> **EXERCISE AIM**:
All of the data below is to be written out again exactly.
————————
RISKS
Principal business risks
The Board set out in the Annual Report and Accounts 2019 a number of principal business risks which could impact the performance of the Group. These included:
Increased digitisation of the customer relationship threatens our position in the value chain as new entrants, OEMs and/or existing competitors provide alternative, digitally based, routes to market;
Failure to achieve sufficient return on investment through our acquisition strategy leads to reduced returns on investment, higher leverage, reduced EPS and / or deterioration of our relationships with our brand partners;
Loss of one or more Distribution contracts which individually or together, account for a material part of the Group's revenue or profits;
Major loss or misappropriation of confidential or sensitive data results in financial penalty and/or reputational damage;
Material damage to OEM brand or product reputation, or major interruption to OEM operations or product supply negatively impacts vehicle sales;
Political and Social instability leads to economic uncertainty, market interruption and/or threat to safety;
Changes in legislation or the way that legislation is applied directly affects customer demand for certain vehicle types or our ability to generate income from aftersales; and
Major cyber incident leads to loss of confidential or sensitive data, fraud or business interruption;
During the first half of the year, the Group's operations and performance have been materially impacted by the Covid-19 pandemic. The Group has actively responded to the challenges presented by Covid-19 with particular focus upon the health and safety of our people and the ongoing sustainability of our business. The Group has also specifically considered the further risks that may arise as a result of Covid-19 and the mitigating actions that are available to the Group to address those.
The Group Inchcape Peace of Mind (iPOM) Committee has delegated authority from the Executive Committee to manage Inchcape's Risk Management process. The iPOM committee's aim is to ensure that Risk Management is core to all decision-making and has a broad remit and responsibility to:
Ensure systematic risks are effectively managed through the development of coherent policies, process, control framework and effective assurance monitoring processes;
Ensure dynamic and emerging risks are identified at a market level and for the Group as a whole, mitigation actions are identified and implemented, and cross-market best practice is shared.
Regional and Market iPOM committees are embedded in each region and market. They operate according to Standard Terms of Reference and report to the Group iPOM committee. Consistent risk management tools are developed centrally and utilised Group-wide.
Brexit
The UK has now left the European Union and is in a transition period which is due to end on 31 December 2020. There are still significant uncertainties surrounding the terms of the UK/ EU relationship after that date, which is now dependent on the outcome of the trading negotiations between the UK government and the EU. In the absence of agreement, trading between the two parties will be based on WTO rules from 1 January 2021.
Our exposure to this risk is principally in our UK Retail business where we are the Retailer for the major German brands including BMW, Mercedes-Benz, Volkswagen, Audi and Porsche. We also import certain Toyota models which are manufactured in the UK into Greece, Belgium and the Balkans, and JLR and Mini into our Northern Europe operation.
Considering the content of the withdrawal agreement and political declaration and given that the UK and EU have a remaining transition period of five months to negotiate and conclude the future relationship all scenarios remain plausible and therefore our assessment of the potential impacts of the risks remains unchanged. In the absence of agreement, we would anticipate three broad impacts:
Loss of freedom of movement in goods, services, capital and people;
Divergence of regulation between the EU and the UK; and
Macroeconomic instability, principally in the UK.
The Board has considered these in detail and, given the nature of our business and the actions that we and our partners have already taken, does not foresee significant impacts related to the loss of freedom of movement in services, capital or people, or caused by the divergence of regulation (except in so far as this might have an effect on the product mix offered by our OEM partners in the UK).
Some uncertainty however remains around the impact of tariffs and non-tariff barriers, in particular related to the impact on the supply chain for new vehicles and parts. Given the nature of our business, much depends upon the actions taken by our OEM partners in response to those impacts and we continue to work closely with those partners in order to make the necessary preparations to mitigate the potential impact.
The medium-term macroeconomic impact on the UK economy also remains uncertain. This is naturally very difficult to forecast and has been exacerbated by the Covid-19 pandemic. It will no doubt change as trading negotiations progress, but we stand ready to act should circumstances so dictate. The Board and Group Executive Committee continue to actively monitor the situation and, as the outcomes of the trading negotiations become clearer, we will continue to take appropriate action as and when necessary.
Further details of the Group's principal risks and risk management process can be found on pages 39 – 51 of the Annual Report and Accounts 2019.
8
————————
> **PROBLEM SOLUTION**:
RISKS
Principal business risks
The Board set out in the Annual Report and Accounts 2019 a number of principal business risks which could impact the performance of the Group. These included:
Increased digitisation of the customer relationship threatens our position in the value chain as new entrants, OEMs and/or existing competitors provide alternative, digitally based, routes to market;
Failure to achieve sufficient return on investment through our acquisition strategy leads to reduced returns on investment, higher leverage, reduced EPS and / or deterioration of our relationships with our brand partners;
Loss of one or more Distribution contracts which individually or together, account for a material part of the Group's revenue or profits;
Major loss or misappropriation of confidential or sensitive data results in financial penalty and/or reputational damage;
Material damage to OEM brand or product reputation, or major interruption to OEM operations or product supply negatively impacts vehicle sales;
Political and Social instability leads to economic uncertainty, market interruption and/or threat to safety;
Changes in legislation or the way that legislation is applied directly affects customer demand for certain vehicle types or our ability to generate income from aftersales; and
Major cyber incident leads to loss of confidential or sensitive data, fraud or business interruption;
During the first half of the year, the Group's operations and performance have been materially impacted by the Covid-19 pandemic. The Group has actively responded to the challenges presented by Covid-19 with particular focus upon the health and safety of our people and the ongoing sustainability of our business. The Group has also specifically considered the further risks that may arise as a result of Covid-19 and the mitigating actions that are available to the Group to address those.
The Group Inchcape Peace of Mind (iPOM) Committee has delegated authority from the Executive Committee to manage Inchcape's Risk Management process. The iPOM committee's aim is to ensure that Risk Management is core to all decision-making and has a broad remit and responsibility to:
Ensure systematic risks are effectively managed through the development of coherent policies, process, control framework and effective assurance monitoring processes;
Ensure dynamic and emerging risks are identified at a market level and for the Group as a whole, mitigation actions are identified and implemented, and cross-market best practice is shared.
Regional and Market iPOM committees are embedded in each region and market. They operate according to Standard Terms of Reference and report to the Group iPOM committee. Consistent risk management tools are developed centrally and utilised Group-wide.
Brexit
The UK has now left the European Union and is in a transition period which is due to end on 31 December 2020. There are still significant uncertainties surrounding the terms of the UK/ EU relationship after that date, which is now dependent on the outcome of the trading negotiations between the UK government and the EU. In the absence of agreement, trading between the two parties will be based on WTO rules from 1 January 2021.
Our exposure to this risk is principally in our UK Retail business where we are the Retailer for the major German brands including BMW, Mercedes-Benz, Volkswagen, Audi and Porsche. We also import certain Toyota models which are manufactured in the UK into Greece, Belgium and the Balkans, and JLR and Mini into our Northern Europe operation.
Considering the content of the withdrawal agreement and political declaration and given that the UK and EU have a remaining transition period of five months to negotiate and conclude the future relationship all scenarios remain plausible and therefore our assessment of the potential impacts of the risks remains unchanged. In the absence of agreement, we would anticipate three broad impacts:
Loss of freedom of movement in goods, services, capital and people;
Divergence of regulation between the EU and the UK; and
Macroeconomic instability, principally in the UK.
The Board has considered these in detail and, given the nature of our business and the actions that we and our partners have already taken, does not foresee significant impacts related to the loss of freedom of movement in services, capital or people, or caused by the divergence of regulation (except in so far as this might have an effect on the product mix offered by our OEM partners in the UK).
Some uncertainty however remains around the impact of tariffs and non-tariff barriers, in particular related to the impact on the supply chain for new vehicles and parts. Given the nature of our business, much depends upon the actions taken by our OEM partners in response to those impacts and we continue to work closely with those partners in order to make the necessary preparations to mitigate the potential impact.
The medium-term macroeconomic impact on the UK economy also remains uncertain. This is naturally very difficult to forecast and has been exacerbated by the Covid-19 pandemic. It will no doubt change as trading negotiations progress, but we stand ready to act should circumstances so dictate. The Board and Group Executive Committee continue to actively monitor the situation and, as the outcomes of the trading negotiations become clearer, we will continue to take appropriate action as and when necessary.
Further details of the Group's principal risks and risk management process can be found on pages 39 – 51 of the Annual Report and Accounts 2019.
8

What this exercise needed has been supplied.